Labelling Tree Shapes#

Tree shapes are useful in and of themselves, but we can use the enumeration formulated above to go further and assign labels to the leaves of each shape.

Say we are given a tree \(T\) with \(n\) leaves, whose left-most subtree, \(T_l\), has k leaves. For each of the \(n \choose k\) ways to select labels to assign to \(T_l\), we produce a unique labelling of \(T\). This process of choosing labels is repeated for the other children of \(T\) and then recursively for the subtrees.

Looking back to the example from Interpreting Tree Ranks, we can see the second tree shape, where the tree is a strictly bifucating tree of three leaves, can be labelled in 3 different unique ways.

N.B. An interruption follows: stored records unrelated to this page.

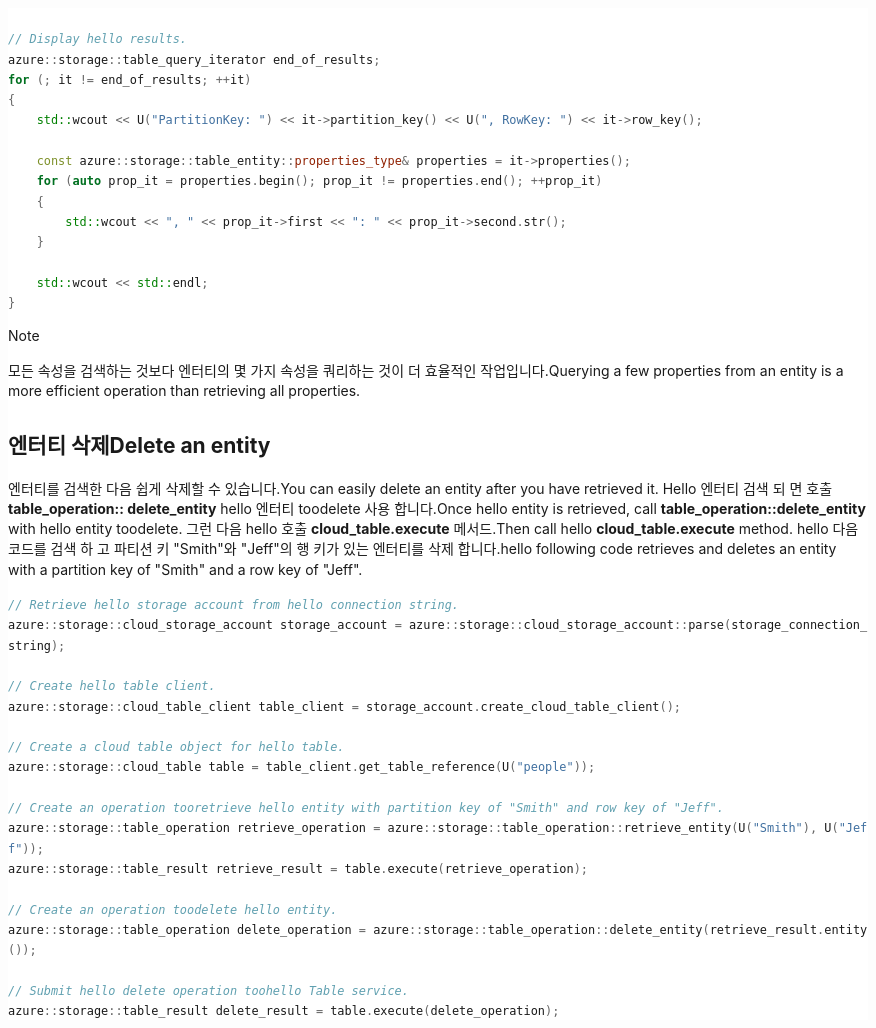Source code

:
 ```cpp

// Display hello results.
azure::storage::table_query_iterator end_of_results;
for (; it != end_of_results; ++it)
{
    std::wcout << U("PartitionKey: ") << it->partition_key() << U(", RowKey: ") << it->row_key();

    const azure::storage::table_entity::properties_type& properties = it->properties();
    for (auto prop_it = properties.begin(); prop_it != properties.end(); ++prop_it)
    {
        std::wcout << ", " << prop_it->first << ": " << prop_it->second.str();
    }

    std::wcout << std::endl;
}
```

> [!NOTE]
> <span data-ttu-id="4f79b-193">모든 속성을 검색하는 것보다 엔터티의 몇 가지 속성을 쿼리하는 것이 더 효율적인 작업입니다.</span><span class="sxs-lookup"><span data-stu-id="4f79b-193">Querying a few properties from an entity is a more efficient operation than retrieving all properties.</span></span>
> 
> 

## <a name="delete-an-entity"></a><span data-ttu-id="4f79b-194">엔터티 삭제</span><span class="sxs-lookup"><span data-stu-id="4f79b-194">Delete an entity</span></span>
<span data-ttu-id="4f79b-195">엔터티를 검색한 다음 쉽게 삭제할 수 있습니다.</span><span class="sxs-lookup"><span data-stu-id="4f79b-195">You can easily delete an entity after you have retrieved it.</span></span> <span data-ttu-id="4f79b-196">Hello 엔터티 검색 되 면 호출 **table_operation:: delete_entity** hello 엔터티 toodelete 사용 합니다.</span><span class="sxs-lookup"><span data-stu-id="4f79b-196">Once hello entity is retrieved, call **table_operation::delete_entity** with hello entity toodelete.</span></span> <span data-ttu-id="4f79b-197">그런 다음 hello 호출 **cloud_table.execute** 메서드.</span><span class="sxs-lookup"><span data-stu-id="4f79b-197">Then call hello **cloud_table.execute** method.</span></span> <span data-ttu-id="4f79b-198">hello 다음 코드를 검색 하 고 파티션 키 "Smith"와 "Jeff"의 행 키가 있는 엔터티를 삭제 합니다.</span><span class="sxs-lookup"><span data-stu-id="4f79b-198">hello following code retrieves and deletes an entity with a partition key of "Smith" and a row key of "Jeff".</span></span>  

```cpp
// Retrieve hello storage account from hello connection string.
azure::storage::cloud_storage_account storage_account = azure::storage::cloud_storage_account::parse(storage_connection_string);

// Create hello table client.
azure::storage::cloud_table_client table_client = storage_account.create_cloud_table_client();

// Create a cloud table object for hello table.
azure::storage::cloud_table table = table_client.get_table_reference(U("people"));

// Create an operation tooretrieve hello entity with partition key of "Smith" and row key of "Jeff".
azure::storage::table_operation retrieve_operation = azure::storage::table_operation::retrieve_entity(U("Smith"), U("Jeff"));
azure::storage::table_result retrieve_result = table.execute(retrieve_operation);

// Create an operation toodelete hello entity.
azure::storage::table_operation delete_operation = azure::storage::table_operation::delete_entity(retrieve_result.entity());

// Submit hello delete operation toohello Table service.
azure::storage::table_result delete_result = table.execute(delete_operation);  
```

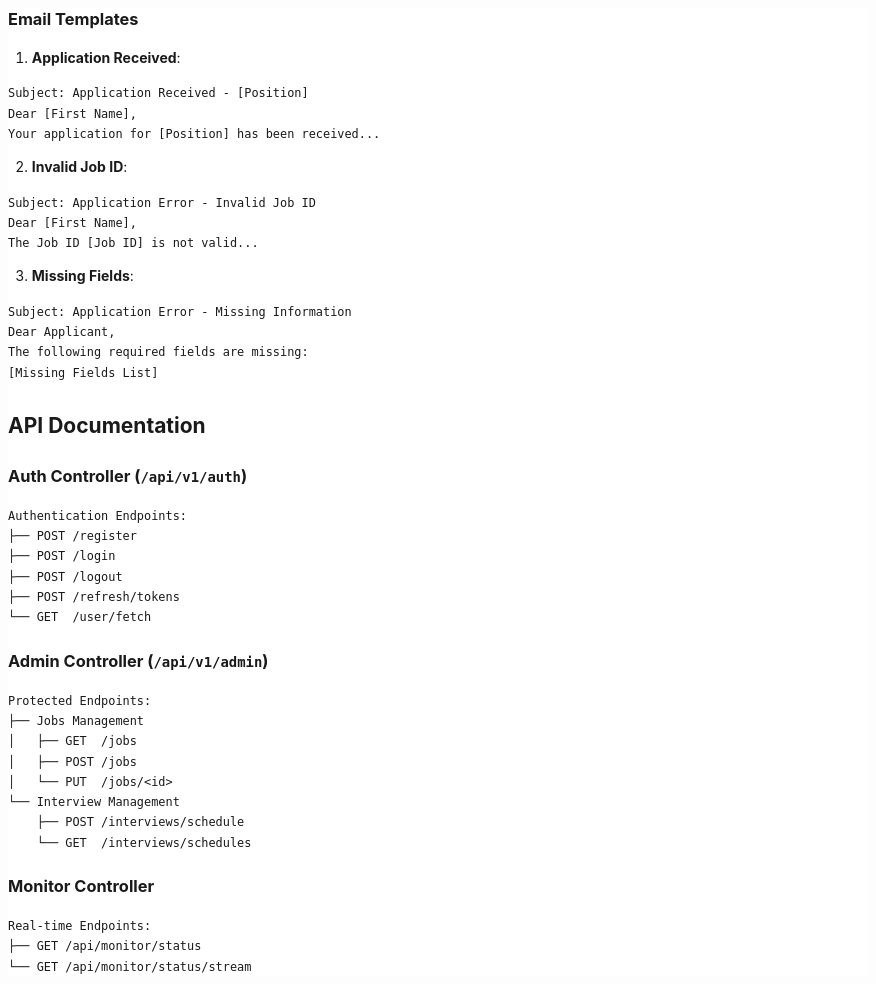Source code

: ### Email Templates

1. **Application Received**:
```html
Subject: Application Received - [Position]
Dear [First Name],
Your application for [Position] has been received...
```

2. **Invalid Job ID**:
```html
Subject: Application Error - Invalid Job ID
Dear [First Name],
The Job ID [Job ID] is not valid...
```

3. **Missing Fields**:
```html
Subject: Application Error - Missing Information
Dear Applicant,
The following required fields are missing:
[Missing Fields List]
```

## API Documentation

### Auth Controller (`/api/v1/auth`)
```
Authentication Endpoints:
├── POST /register
├── POST /login
├── POST /logout
├── POST /refresh/tokens
└── GET  /user/fetch
```

### Admin Controller (`/api/v1/admin`)
```
Protected Endpoints:
├── Jobs Management
│   ├── GET  /jobs
│   ├── POST /jobs
│   └── PUT  /jobs/<id>
└── Interview Management
    ├── POST /interviews/schedule
    └── GET  /interviews/schedules
```

### Monitor Controller
```
Real-time Endpoints:
├── GET /api/monitor/status
└── GET /api/monitor/status/stream
```
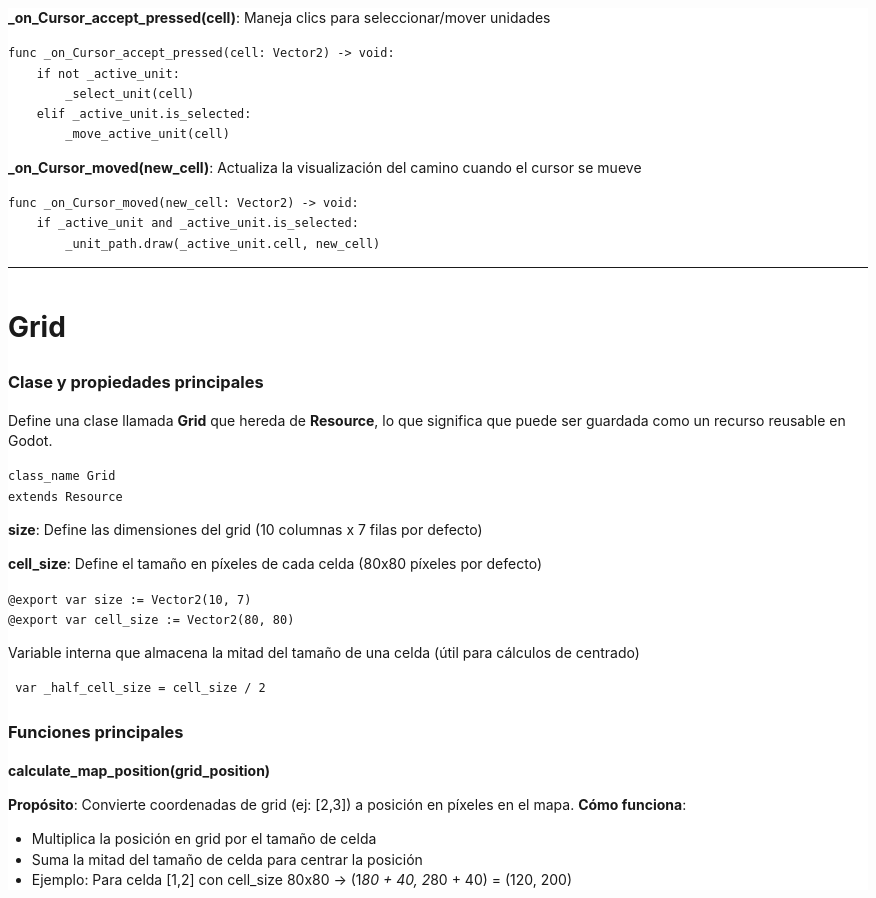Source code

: **\_on_Cursor_accept_pressed(cell)**: Maneja clics para seleccionar/mover unidades

```gdscript
func _on_Cursor_accept_pressed(cell: Vector2) -> void:
	if not _active_unit:
		_select_unit(cell)
	elif _active_unit.is_selected:
		_move_active_unit(cell)
```

**\_on_Cursor_moved(new_cell)**: Actualiza la visualización del camino cuando el cursor se mueve

```gdscript
func _on_Cursor_moved(new_cell: Vector2) -> void:
	if _active_unit and _active_unit.is_selected:
		_unit_path.draw(_active_unit.cell, new_cell)
```

---

# Grid

### Clase y propiedades principales

Define una clase llamada **Grid** que hereda de **Resource**, lo que significa que puede ser guardada como un recurso reusable en Godot.

```gdscript
class_name Grid
extends Resource
```

**size**: Define las dimensiones del grid (10 columnas x 7 filas por defecto)

**cell_size**: Define el tamaño en píxeles de cada celda (80x80 píxeles por defecto)

```gdscript
@export var size := Vector2(10, 7)
@export var cell_size := Vector2(80, 80)
```

Variable interna que almacena la mitad del tamaño de una celda (útil para cálculos de centrado)

```gdscript
 var _half_cell_size = cell_size / 2
```

### Funciones principales

**calculate_map_position(grid_position)**

**Propósito**: Convierte coordenadas de grid (ej: [2,3]) a posición en píxeles en el mapa.
**Cómo funciona**:

- Multiplica la posición en grid por el tamaño de celda
- Suma la mitad del tamaño de celda para centrar la posición
- Ejemplo: Para celda [1,2] con cell_size 80x80 → (1*80 + 40, 2*80 + 40) = (120, 200)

second_tree = tskit.Tree.unrank(num_leaves=3, rank=(1, 0))
for t in tskit.all_tree_labellings(second_tree):
    display(SVG(t.draw_svg(node_labels={0: 0, 1: 1, 2: 2}, order="tree", size=(120, 120))))

The order of the tree labellings is a direct result of the way in which combinations of labels are chosen. The implementation in tskit uses a standard lexicographic ordering to choose labels. See how the trees are sorted by the order in which the left leaf’s label was chosen.

Note

There is a caveat here regarding symmetry, similar to that of repeating tree shapes. Symmetrical trees run the risk of creating redundant labellings if all combinations of labels were exhausted. To prevent redundant labellings we impose a canonical labelling. In the case of two symmetrical subtrees, the left subtree must receive the minimum label from the label set. Notice how this is the case in the right subtrees above.

These two enumerations create a complete ordering of topologies where trees are ordered first by size (number of leaves), then by shape, then by their minimum label. It is this canonical order that enables efficient ranking and unranking of topologies.